Type out every line of text in the items below exactly as it appears, in the same order. Leave out the pictures.

[Opening Data shown section]

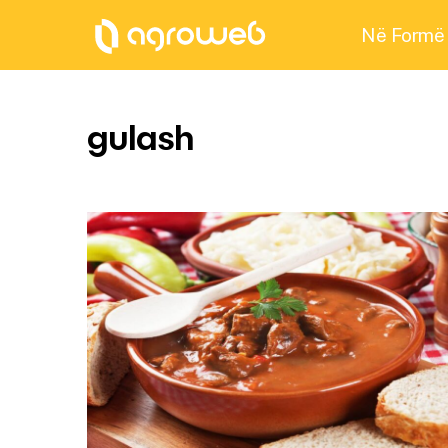
Në Formë
gulash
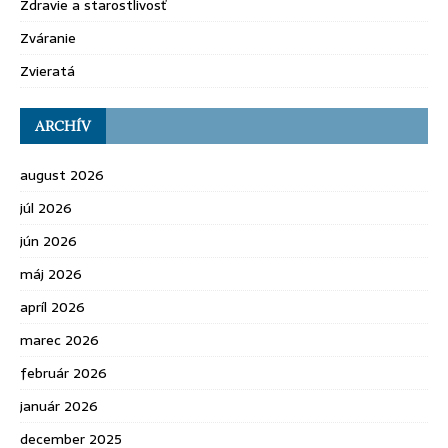
Zdravie a starostlivosť
Zváranie
Zvieratá
ARCHÍV
august 2026
júl 2026
jún 2026
máj 2026
apríl 2026
marec 2026
február 2026
január 2026
december 2025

[Closing Data shown section]

**Task solution:**
Në Formë
gulash
Zdravie a starostlivosť
Zváranie
Zvieratá
ARCHÍV
august 2026
júl 2026
jún 2026
máj 2026
apríl 2026
marec 2026
február 2026
január 2026
december 2025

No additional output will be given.